Democrat and Chronicle – March 5, 2012 – There was no telling how large the following for WGMC 90.1 FM would become when it started as a 10-watt school radio station in 1973. There’s also no telling what the future holds for WGMC. It’s that dynamic that makes pledge drives at one of America’s few remaining jazz radio stations essential. About half of its $200,000 annual budget depends on donations from listeners. So to reach its initial $50,000 goal, WGMC is gearing up for two fundraising events, a Pancake Breakfast on Saturday and a station Open House on March 16. In addition, the first of two annual on-air pledge drives begins March 12. In his eight years as station manager, Rob Linton has learned to love jazz — as do most, if not all, of the 32-member mostly volunteer staff. Asking for funds on-air to maintain the station is the first step in his goal of increasing the station’s reach and listenership.
“We don’t have a marketing budget,” Linton said, “so we can’t buy a billbord on 490 as much as I’d like to.”
The station finished its expansion from 2,500 to its current 15,000-watt broadcast signal just before Linton joined the station in 2004.
WGMC, which has 20,000 to 25,000 listeners a week, can now be consistently heard in a roughly 50-mile radius of Greece; under certain circumstances, its broadcast signal can be heard in Toronto, Syracuse and Buffalo.
Yet, Linton said, there’s still a need for more local exposure.
“We still have a ton of people in the area who don’t even know a jazz station exists because they don’t travel to the left side of the dial much.”
In a perfect world, he envisions a 50,000-watt transmitter or expanding the audience through use of repeater frequencies that gather, repeat and extend existing signals into other areas.
There’s no telling when, or if, WGMC will ever become a 50,000-watt station, a vision Linton jokes about. “We have to be realistic,” he said, laughing.
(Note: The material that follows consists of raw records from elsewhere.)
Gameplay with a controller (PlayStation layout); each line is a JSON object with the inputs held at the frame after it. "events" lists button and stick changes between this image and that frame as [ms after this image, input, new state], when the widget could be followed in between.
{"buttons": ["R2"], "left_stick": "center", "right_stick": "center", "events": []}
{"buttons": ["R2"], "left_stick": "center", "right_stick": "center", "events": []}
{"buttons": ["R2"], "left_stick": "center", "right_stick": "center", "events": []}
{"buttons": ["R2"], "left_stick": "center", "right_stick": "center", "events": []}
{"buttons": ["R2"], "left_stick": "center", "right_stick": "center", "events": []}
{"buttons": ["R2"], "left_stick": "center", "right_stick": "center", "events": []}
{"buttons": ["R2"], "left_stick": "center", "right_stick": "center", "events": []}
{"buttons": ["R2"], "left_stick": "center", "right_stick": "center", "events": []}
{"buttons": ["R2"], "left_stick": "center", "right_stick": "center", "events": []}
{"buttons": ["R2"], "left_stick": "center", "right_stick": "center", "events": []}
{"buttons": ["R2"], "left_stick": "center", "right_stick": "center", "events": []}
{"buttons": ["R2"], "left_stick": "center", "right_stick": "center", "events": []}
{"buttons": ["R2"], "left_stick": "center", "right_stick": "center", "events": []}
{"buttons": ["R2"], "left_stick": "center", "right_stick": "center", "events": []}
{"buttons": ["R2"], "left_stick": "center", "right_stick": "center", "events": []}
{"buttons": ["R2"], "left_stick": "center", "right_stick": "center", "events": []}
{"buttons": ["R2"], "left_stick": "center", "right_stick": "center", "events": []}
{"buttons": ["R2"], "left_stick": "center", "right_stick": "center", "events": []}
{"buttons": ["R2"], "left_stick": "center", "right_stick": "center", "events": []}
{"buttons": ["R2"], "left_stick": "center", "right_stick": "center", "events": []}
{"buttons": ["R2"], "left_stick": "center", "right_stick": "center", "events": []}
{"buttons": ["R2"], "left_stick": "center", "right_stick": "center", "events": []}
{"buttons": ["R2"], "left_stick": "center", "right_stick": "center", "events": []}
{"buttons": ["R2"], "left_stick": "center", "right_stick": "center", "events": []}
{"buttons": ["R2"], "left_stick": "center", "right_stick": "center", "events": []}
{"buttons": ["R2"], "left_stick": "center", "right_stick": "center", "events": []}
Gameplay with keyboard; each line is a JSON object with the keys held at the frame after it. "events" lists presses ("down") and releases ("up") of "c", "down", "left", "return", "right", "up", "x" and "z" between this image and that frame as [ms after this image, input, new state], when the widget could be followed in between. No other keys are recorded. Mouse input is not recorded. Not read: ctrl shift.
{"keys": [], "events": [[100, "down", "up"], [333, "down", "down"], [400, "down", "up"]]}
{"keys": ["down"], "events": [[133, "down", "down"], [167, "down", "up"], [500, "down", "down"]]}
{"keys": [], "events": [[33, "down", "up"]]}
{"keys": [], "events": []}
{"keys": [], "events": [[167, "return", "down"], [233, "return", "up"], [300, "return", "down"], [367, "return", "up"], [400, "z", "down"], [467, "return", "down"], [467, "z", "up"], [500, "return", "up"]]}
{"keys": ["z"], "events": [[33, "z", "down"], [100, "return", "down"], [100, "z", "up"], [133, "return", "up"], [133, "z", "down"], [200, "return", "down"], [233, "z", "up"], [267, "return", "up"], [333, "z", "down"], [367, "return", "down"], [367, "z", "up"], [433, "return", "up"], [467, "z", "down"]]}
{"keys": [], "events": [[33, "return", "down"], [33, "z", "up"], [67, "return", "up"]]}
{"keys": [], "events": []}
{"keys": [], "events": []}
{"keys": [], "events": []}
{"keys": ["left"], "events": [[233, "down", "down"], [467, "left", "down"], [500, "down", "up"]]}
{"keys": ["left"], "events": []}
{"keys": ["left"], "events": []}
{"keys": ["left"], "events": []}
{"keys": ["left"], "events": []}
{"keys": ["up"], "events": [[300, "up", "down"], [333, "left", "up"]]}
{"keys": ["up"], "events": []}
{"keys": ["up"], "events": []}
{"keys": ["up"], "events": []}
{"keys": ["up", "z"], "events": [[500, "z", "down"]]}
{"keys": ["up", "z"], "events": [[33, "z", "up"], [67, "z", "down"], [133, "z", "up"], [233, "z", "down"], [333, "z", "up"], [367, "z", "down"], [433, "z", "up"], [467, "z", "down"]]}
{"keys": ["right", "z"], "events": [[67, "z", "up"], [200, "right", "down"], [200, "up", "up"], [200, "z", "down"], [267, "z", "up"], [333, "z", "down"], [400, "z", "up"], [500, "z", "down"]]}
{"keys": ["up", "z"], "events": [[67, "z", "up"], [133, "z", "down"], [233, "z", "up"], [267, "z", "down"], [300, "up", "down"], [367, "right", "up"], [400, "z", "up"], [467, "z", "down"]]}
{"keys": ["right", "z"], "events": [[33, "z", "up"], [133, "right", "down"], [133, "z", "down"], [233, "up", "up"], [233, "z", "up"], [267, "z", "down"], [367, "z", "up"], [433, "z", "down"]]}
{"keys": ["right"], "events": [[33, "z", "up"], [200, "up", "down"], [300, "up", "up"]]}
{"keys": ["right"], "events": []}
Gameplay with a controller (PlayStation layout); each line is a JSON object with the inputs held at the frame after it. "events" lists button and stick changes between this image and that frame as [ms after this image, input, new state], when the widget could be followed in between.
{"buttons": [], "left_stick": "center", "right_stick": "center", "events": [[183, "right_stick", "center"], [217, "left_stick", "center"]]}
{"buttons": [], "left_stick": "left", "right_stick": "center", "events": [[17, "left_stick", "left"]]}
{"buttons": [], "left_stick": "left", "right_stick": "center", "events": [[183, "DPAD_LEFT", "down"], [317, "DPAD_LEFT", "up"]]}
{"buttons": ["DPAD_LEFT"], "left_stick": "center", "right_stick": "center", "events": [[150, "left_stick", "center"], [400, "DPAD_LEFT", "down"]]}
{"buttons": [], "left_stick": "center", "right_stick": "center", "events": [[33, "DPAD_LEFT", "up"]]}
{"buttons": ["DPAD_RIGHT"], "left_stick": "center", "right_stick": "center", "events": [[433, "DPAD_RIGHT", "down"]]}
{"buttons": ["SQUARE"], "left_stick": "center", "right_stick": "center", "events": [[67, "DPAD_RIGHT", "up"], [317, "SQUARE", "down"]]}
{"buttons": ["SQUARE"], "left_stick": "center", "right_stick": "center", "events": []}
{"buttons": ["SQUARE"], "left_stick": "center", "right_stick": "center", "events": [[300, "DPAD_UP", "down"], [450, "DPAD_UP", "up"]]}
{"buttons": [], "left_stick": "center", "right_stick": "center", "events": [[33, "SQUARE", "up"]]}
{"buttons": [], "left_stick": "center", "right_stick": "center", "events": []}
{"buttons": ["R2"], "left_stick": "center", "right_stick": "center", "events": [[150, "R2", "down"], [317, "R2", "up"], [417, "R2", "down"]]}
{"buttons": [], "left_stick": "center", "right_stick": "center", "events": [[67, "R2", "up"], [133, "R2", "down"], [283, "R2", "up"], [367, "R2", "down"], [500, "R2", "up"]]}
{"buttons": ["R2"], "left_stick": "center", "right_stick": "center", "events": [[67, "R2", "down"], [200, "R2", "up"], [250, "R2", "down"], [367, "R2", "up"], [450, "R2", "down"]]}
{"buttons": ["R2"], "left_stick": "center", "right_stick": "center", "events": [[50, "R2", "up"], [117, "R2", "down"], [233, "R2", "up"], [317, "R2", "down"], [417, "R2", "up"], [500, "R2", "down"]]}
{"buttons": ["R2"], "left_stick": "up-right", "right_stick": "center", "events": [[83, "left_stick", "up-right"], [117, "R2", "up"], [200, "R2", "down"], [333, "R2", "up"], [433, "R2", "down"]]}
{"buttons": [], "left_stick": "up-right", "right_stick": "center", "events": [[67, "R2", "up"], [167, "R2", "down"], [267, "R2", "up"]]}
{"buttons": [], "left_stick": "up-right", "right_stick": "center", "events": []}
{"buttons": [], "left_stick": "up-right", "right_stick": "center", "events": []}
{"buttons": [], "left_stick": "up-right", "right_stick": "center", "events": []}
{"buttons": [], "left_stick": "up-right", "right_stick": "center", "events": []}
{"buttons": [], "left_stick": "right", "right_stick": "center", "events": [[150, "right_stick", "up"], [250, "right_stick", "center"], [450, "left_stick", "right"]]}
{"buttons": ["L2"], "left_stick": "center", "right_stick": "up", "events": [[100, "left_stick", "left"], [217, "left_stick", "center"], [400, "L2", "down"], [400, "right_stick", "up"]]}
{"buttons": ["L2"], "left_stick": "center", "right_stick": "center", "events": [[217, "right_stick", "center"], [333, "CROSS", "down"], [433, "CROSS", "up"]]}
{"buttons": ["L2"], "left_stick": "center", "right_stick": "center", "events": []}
So, Linton is taking smaller steps for now.
It is streaming online, giving the station a potential world-wide audience; it’s launched a web-based content app for Android and iPhone devices; and it’s exploring using Web streams for use with different niche jazz formats.
In the meantime, WGMC is upholding one of America’s original art forms. And they’re having fun doing it.
Unlike some commercial stations, which are programmed to operate via computer, there’s a live staff member at WGMC at least 18 hours a day.
Thanks to Linton and music director Derrick Lucas, all of the station’s deejays — like Dave Enright of Irondequoit, who hosts a Thursday night music show — has the run of the station’s library of about 10,000 CDs and 5,000 vinyl LPs, so chances are good that an obscure artist or song, can be played.
“He (Linton) makes doing this job a lot of fun,” said Enright.
No matter what direction the station goes, there’s one thing jazz enthusiasts won’t have to worry about.
When the station considered changes to its straight-ahead jazz format a while back, Linton surveyed listeners concerning the possible addition of “smooth jazz” selections — and avid classic jazz listeners pretty much freaked.
“These people got mad,” said Linton. “(They said) ‘How dare you bring in smooth jazz?!’ … The people went nuts! I learned my lesson from that.”